• **WHAT THIS EXERCISE ASKS**:
(A) List the five reviewers whose album ratings appear in the regression activity's dataset.
(B) Pick up the regression activity at the point where it stops and keep writing it.

• **READING PASSAGE**:

###  Colab Activity 19.1: Regression Models for Prediction

**Expected Time = 60 minutes**


This activity will use regression models to provide scores for unseen content (albums).  Using these scores, you can make recommendations for unheard albums to users. You are also given similar information as to that from the lecture in terms of *lofi* and *slick* scores for each artist.

#### Index

- [Problem 1](#-Problem-1)
- [Problem 2](#-Problem-2)
- [Problem 3](#-Problem-3)
- [Problem 4](#-Problem-4)
- [Problem 5](#-Problem-5)

In [3]:
import os
import matplotlib.pyplot as plt
import pandas as pd
import numpy as np

from sklearn.linear_model import LinearRegression

#### Our Data

This example uses a synthetic dataset of reviews from five individuals and five albums.  The dataset is loaded and displayed below. Two additional columns `lofi` and `slick` are included to rate the nature of the music.


In [4]:
reviews = pd.read_csv('data/sample_reviews.csv', index_col=0)

In [5]:
reviews.head()

Unnamed: 0,Alfred,Mandy,Lenny,Joan,Tino,slick,lofi
Michael Jackson,3.0,,2.0,3.0,1.0,8,2
Clint Black,4.0,9.0,5.0,,1.0,8,2
Dropdead,,,8.0,9.0,,2,9
Anti-Cimex,4.0,3.0,9.0,4.0,9.0,2,10
Cardi B,4.0,8.0,,9.0,5.0,9,3


[Back to top](#-Index)

### Problem 1

#### Considering Alfred

Define `X` to contain only the `slick` and `lofi` columns of the `reviews` dataframe, with rows where the `Alfred` column had missing values removed. Define `y`  as a new series y that contains the non-missing values from the `Alfred` column in the `reviews` dataframe.

Instantiate a new linear regression model and fit it to `X` and `y`. Assign this model to the variable `alfred_lr`.

Next, create a new dataframe `newx` that contains only the rows from the `reviews` dataframe where the `Alfred` column has missing (NaN) values. Additionally, ensure that you are selecting only the `slick` and `lofi` columns from these rows.

Finally, use the function `predict` on `alfred_lr` with argument equal to `newx` to calculate your predictions. Assign your result to `alfred_dd_predict`.


In [6]:
def get_predictions_and_coefficients(reviews_df, user, feature_columns):
    """

• **GIVEN ENTRIES**:
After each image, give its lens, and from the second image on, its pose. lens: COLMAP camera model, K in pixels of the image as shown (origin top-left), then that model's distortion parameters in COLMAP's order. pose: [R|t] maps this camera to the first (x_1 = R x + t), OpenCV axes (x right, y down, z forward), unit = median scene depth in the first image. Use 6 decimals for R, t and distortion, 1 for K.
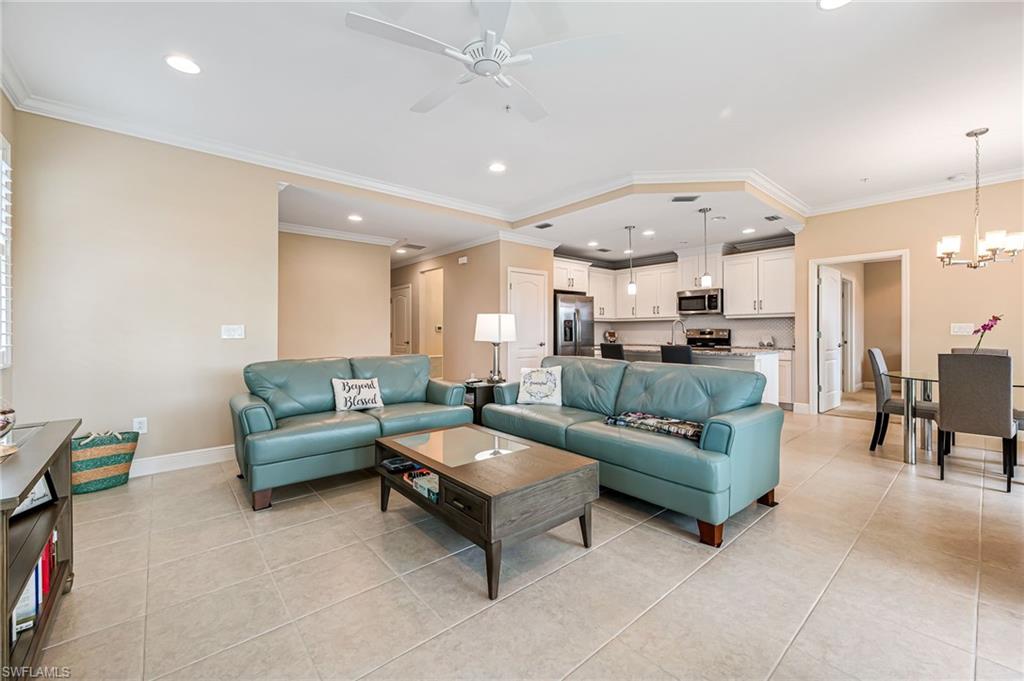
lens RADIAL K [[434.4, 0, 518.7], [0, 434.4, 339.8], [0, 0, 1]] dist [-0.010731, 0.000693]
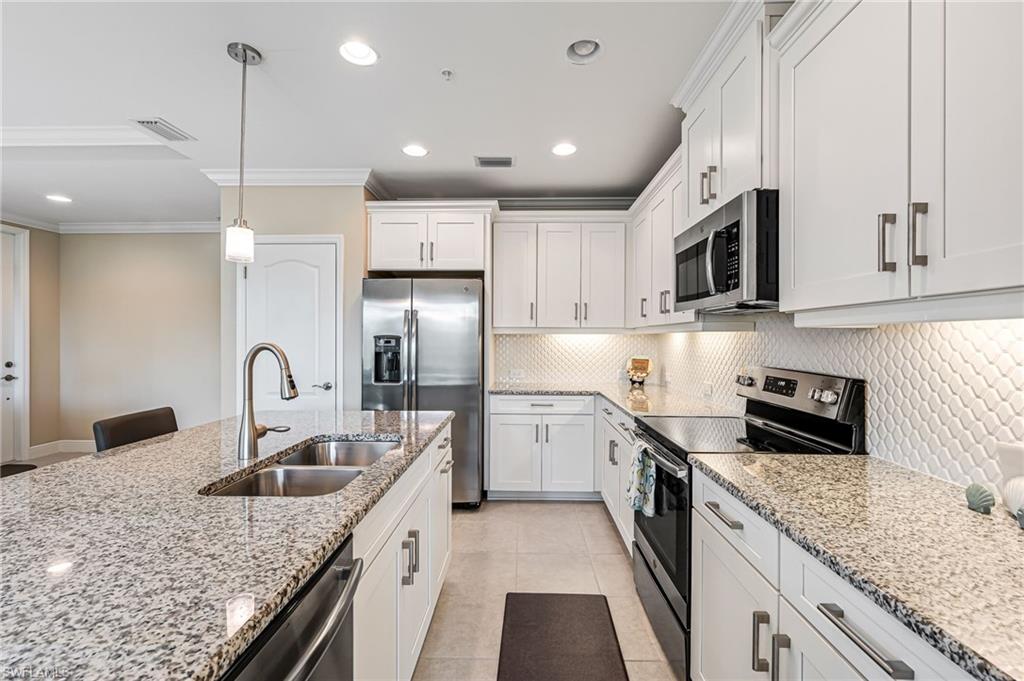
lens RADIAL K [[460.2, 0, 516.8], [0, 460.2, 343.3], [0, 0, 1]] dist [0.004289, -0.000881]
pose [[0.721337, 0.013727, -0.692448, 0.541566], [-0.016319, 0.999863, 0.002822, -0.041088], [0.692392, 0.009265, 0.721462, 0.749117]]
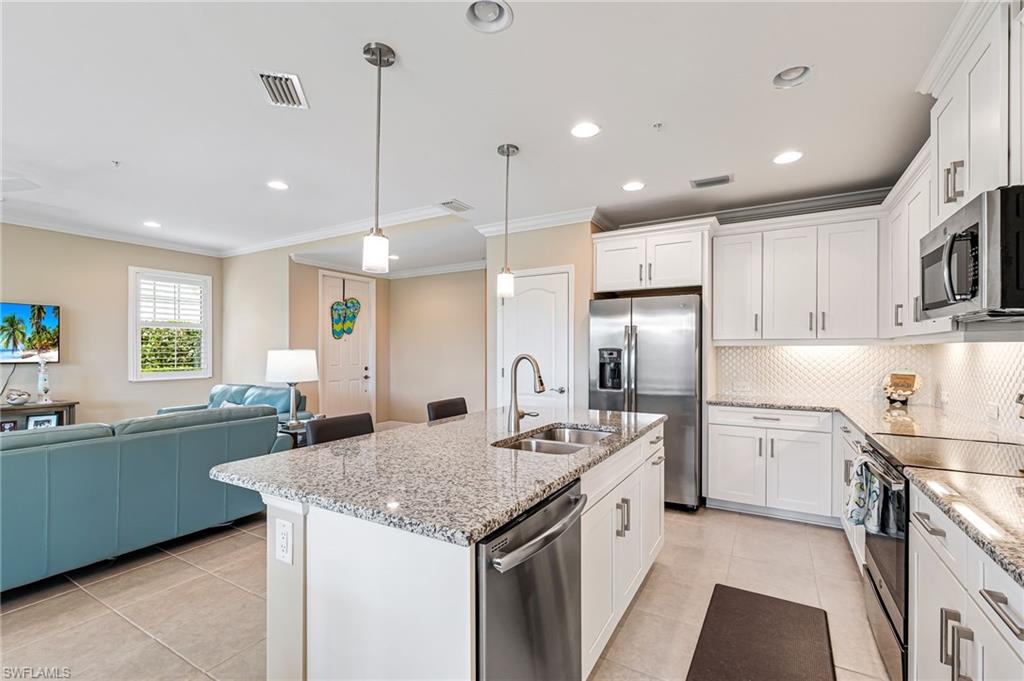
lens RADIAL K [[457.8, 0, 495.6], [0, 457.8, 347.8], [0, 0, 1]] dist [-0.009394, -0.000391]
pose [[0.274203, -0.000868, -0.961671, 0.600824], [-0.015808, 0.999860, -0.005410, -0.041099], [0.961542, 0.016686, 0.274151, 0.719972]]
* * *
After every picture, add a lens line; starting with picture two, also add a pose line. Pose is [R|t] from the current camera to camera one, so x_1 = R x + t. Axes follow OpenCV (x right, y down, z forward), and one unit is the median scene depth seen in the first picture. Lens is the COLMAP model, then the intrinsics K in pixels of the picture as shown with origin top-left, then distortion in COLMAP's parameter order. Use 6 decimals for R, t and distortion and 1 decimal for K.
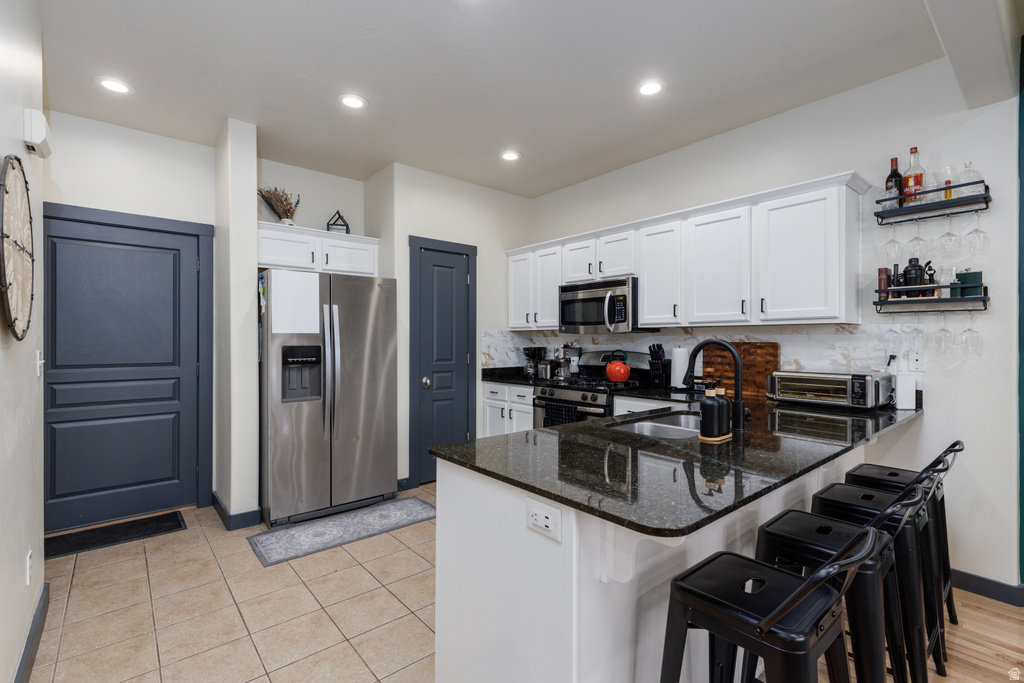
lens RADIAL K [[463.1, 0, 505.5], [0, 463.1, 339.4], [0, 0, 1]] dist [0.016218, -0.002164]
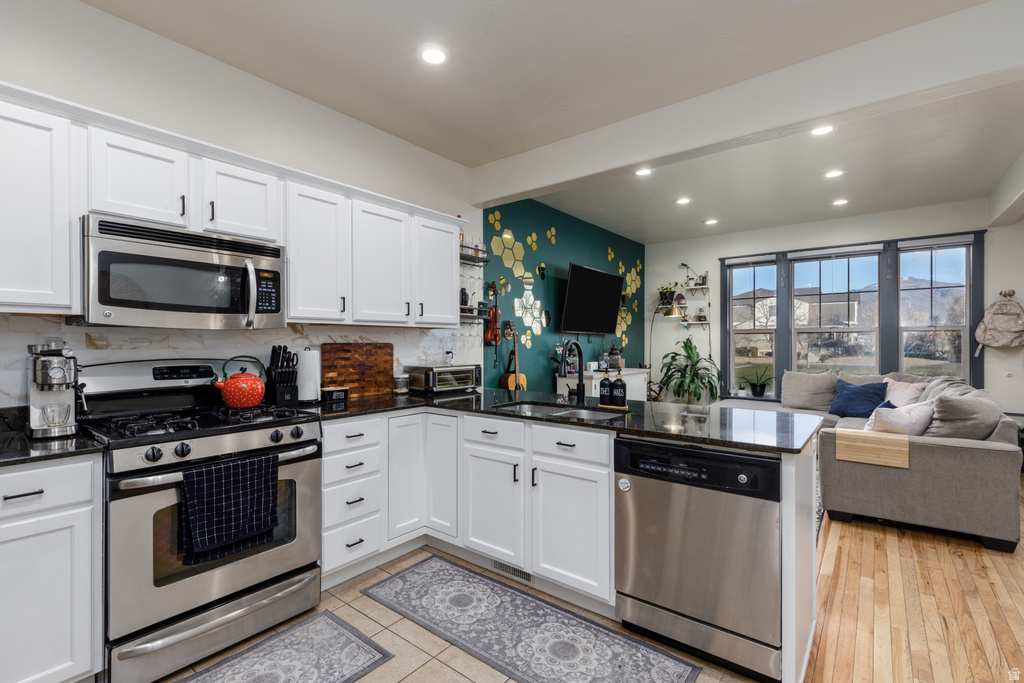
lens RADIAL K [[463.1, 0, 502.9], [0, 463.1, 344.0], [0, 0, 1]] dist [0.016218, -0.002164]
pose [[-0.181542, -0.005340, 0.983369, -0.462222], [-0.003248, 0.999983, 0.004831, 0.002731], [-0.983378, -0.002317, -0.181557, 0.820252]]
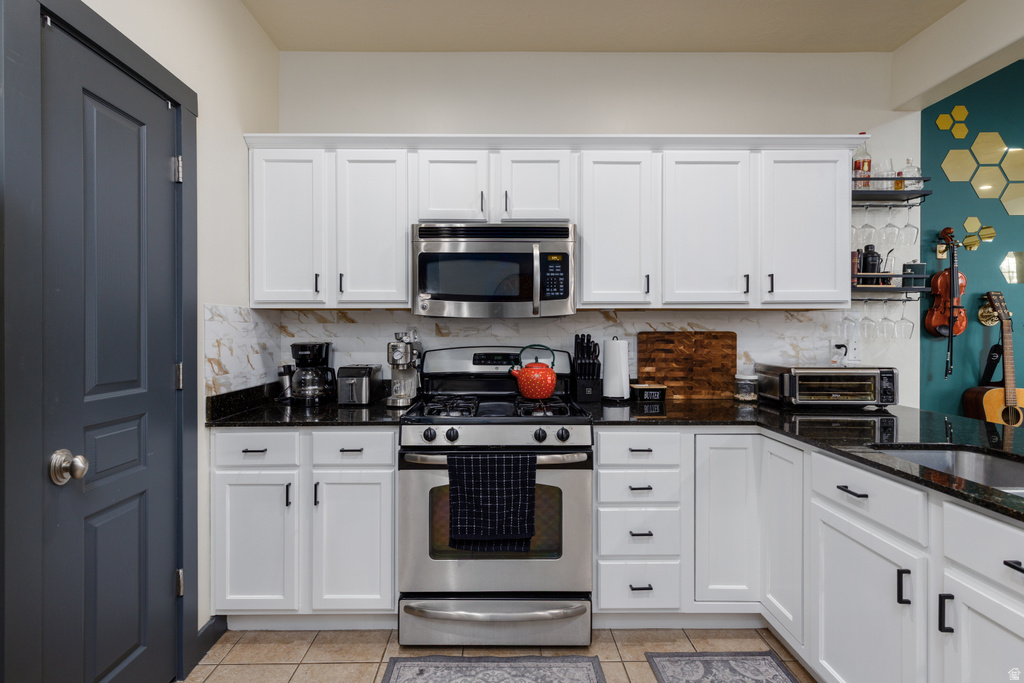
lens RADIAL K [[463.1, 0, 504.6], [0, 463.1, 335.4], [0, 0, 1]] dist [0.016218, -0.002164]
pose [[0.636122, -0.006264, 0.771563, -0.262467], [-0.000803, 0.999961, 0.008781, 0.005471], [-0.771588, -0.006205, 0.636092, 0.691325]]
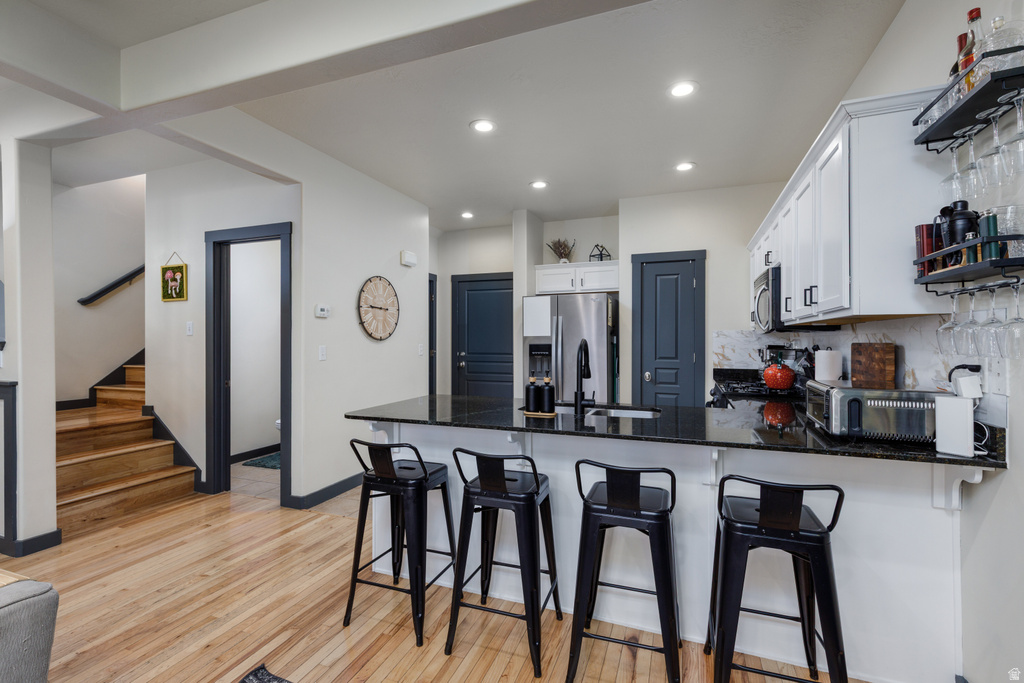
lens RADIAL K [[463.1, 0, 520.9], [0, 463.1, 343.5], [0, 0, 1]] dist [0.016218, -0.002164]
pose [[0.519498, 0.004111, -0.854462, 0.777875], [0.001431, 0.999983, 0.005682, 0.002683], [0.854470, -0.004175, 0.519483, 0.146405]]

• **PER-TASK OUTPUTS**:
(A) Alfred, Mandy, Lenny, Joan, Tino

(B)
    Creates a content-based filtering model for a specified user and returns predictions for unrated items.

    Parameters:
    ----------
    reviews_df : pandas.DataFrame
        DataFrame containing user ratings and item features
    user : str
        The name of the user column in the reviews DataFrame
    feature_columns : list
        List of column names representing the item features (e.g., ['slick', 'lofi'])

    Returns:
    -------
    tuple
        A tuple containing three elements:
        - predictions_df: pandas.DataFrame
            DataFrame with unrated items and their predicted ratings
        - user_coefficients: numpy.ndarray
            The learned coefficients (user factors) representing the user's preferences
        - intercept: float
            The intercept term from the linear regression model

    Examples:
    --------
    >>> predictions_df, coef, intercept = get_predictions_and_coefficients(
    ...     reviews, 'Alfred', ['slick', 'lofi'])
    >>> print(f"Alfred's preferences: {dict(zip(['slick', 'lofi'], coef))}")
    >>> print(f"Intercept: {intercept}")
    >>> print(predictions_df.sort_values('predicted_rating', ascending=False).head())
    """
    # Filter for items the user has rated
    df_user_notnull = reviews_df[reviews_df[user].notnull()]

    # Extract features and target for training
    X = df_user_notnull[feature_columns]
    y = df_user_notnull[user]

    # Fit the linear regression model
    user_lr = LinearRegression().fit(X, y)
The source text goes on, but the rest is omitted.